Skip to content

Fireworks

FireWorks is a free, open-source code for defining, managing, and executing scientific workflows. It has been designed to coordinate scientific analysis on large systems like NERSC.

Strengths of FireWorks

  • Well-suited to NERSC-- we have many FireWorks users
  • Easy to install via conda
  • Server/worker model is inherently load-balancing
  • Extremely flexible and able to handle complex job structures

Disadvantages of FireWorks

  • Requires a database which must be set up by NERSC staff (contact help.nersc.gov)
  • FireWorks requires some time to learn and understand (more powerful tools are more complex)

Overview of FireWorks

FireWorks uses a centralized server model where the server manages the workflows and workers run the jobs.

To use FireWorks you must request a mongoDB database. Please use the database creation form here to request your mongoDB database.

If you need more help with FireWorks itself please open a separate ticket with NERSC consulting at help.nersc.gov.

Below is an example of how to use FireWorks at NERSC. This is based heavily on the Fireworks tutorial which you will find here.

FireWorks is the primary workflow engine for the Materials Project, but this tool is general, well-documented, and suitable for a wide variety of scientific applications. For more information on Fireworks visit: https://materialsproject.github.io/fireworks/index.html

Terminology

FireWorks uses a number of terms to describe the different parts of the workflow manager.

FireWork Model

  • FireServer: MongoDB that controls the workflow. Also referred to as the LaunchPad. It contains all the tasks to be run, and whether they have run successfully etc.
  • FireTask: computing tasks to be performed.
  • FireWork: list of FireTasks.
  • Rocket: fetches a FireWork from the LaunchPad and runs it. Could be run on a separate machine (FireWorker) or through a batch system.

Creating your Fireworks Environment

We recommend that anyone wanting to use FireWorks at NERSC install it in a conda environment.

To create a new conda environment for FireWorks:

module load python
conda create -n fireworks_env python=3.7 -y
source activate fireworks_env
conda install -c conda-forge fireworks

or simply install it into your favorite existing conda environment:

source activate myfavoriteenvironment
conda install -c conda-forge fireworks

And you should be ready to go! Once you've created your FireWorks conda environment, you just need to source activate fireworks_env whenever you would like to use it. For more information about using conda environments at NERSC, check out this page.

**Data section:**
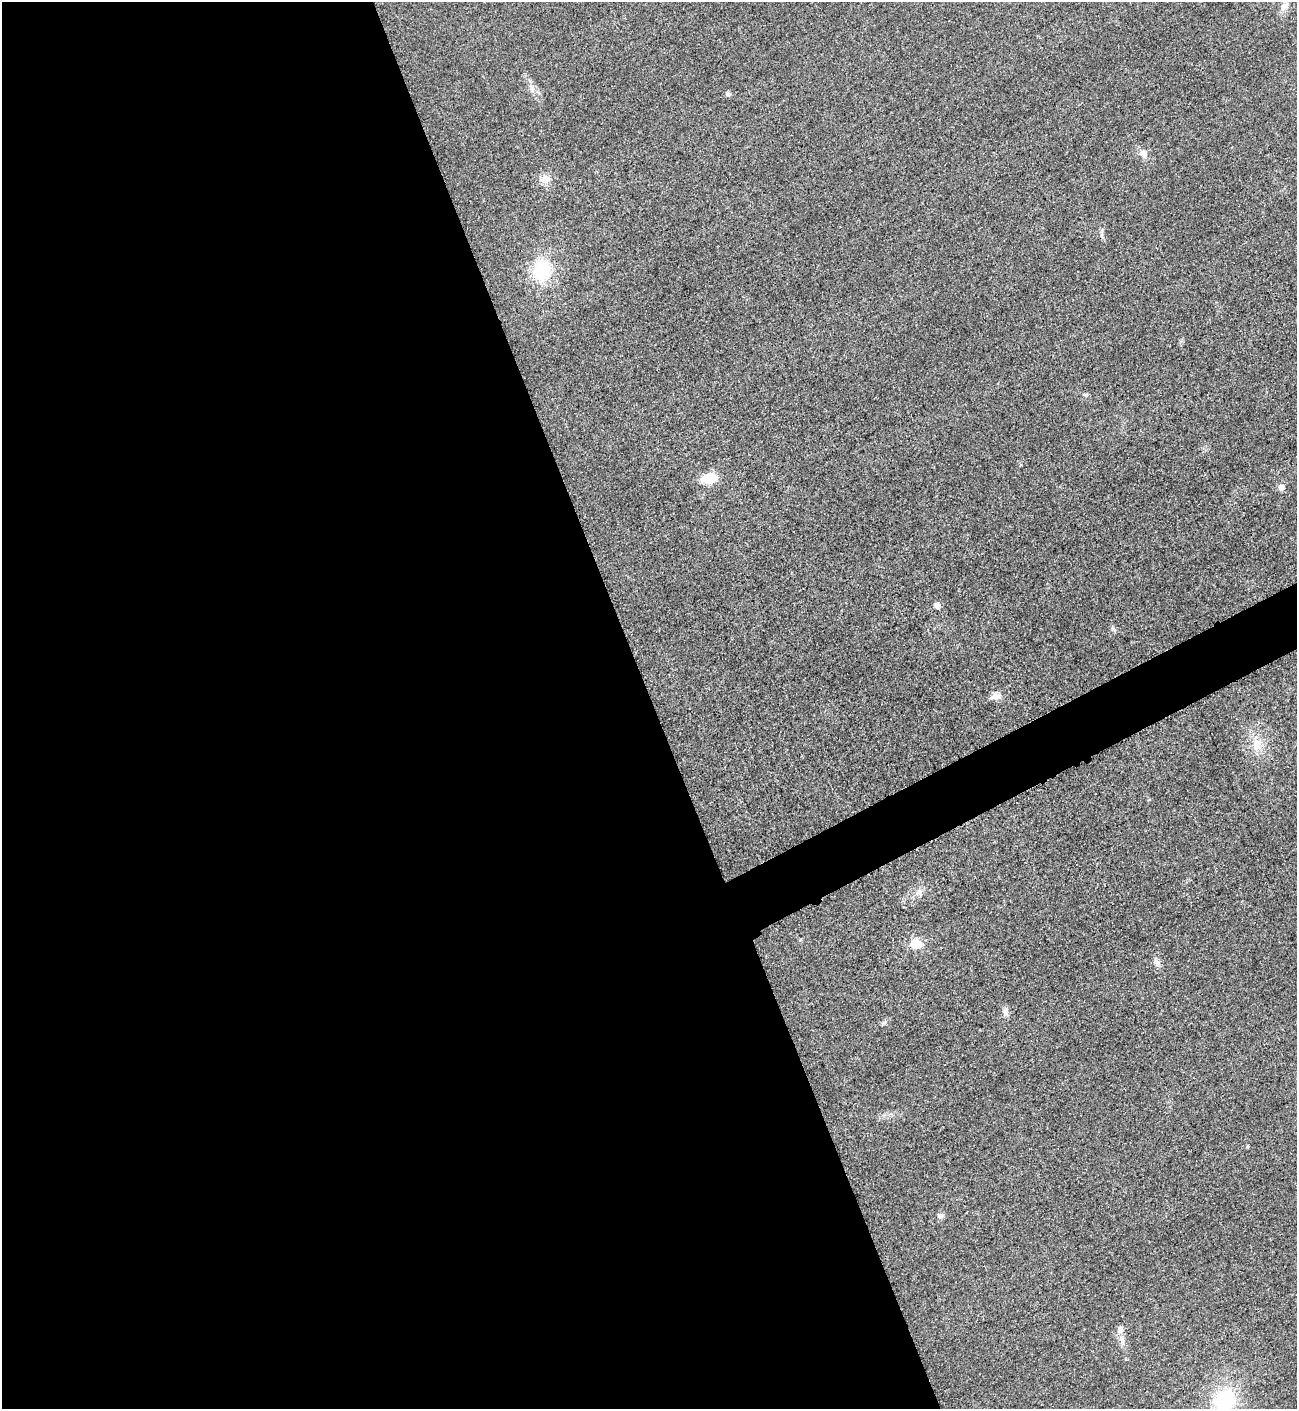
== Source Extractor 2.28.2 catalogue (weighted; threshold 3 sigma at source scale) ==
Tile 9 of 4 x 4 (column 1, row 3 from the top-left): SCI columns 298-1592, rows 1420-2826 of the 5642 x 5652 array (HDU 1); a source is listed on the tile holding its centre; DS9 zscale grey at full resolution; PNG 1299 x 1411 px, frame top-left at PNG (2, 2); no overlay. Shown black and unused: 52% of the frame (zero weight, under 3 of 5 exposures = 1% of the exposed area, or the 3 px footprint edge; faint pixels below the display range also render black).
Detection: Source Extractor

**What is expected:** Extend the FireWorks guide above with the passage that comes after its final sentence.

**Exercise output:**
Setting up your LaunchPad

Fireworks requires a mongoDB to define and log the progress of your tasks. Here we will assume this is running at NERSC on mongodb03.nersc.gov (the exact location will depend on where your database is allocated). You will receive this information after you have filled out the mongoDB request form.

Setting up the Launchpad can be done interactively using the command lpad init, similar to the example shown below. You will need to specify the name of the database host and your own username and password - note that you need to have admin access to the database, so make sure you use the administrators username/password with which you were provided.

On a Cori login node, navigate to the directory where you will issue your fireworks commands. $SCRATCH or $HOME is a good example.

lpad init

Please supply the following configuration values
(press Enter if you want to accept the defaults)

Enter host (default: localhost) : mongodb03
Enter port (default: 27017) :
Enter name (default: fireworks) : my_db
Enter username (default: None) : my_db_admin
Enter password (default: None) : my_pswd

This information will go into a file named "my_launchpad.yaml". Fireworks will look for this file in your working directory.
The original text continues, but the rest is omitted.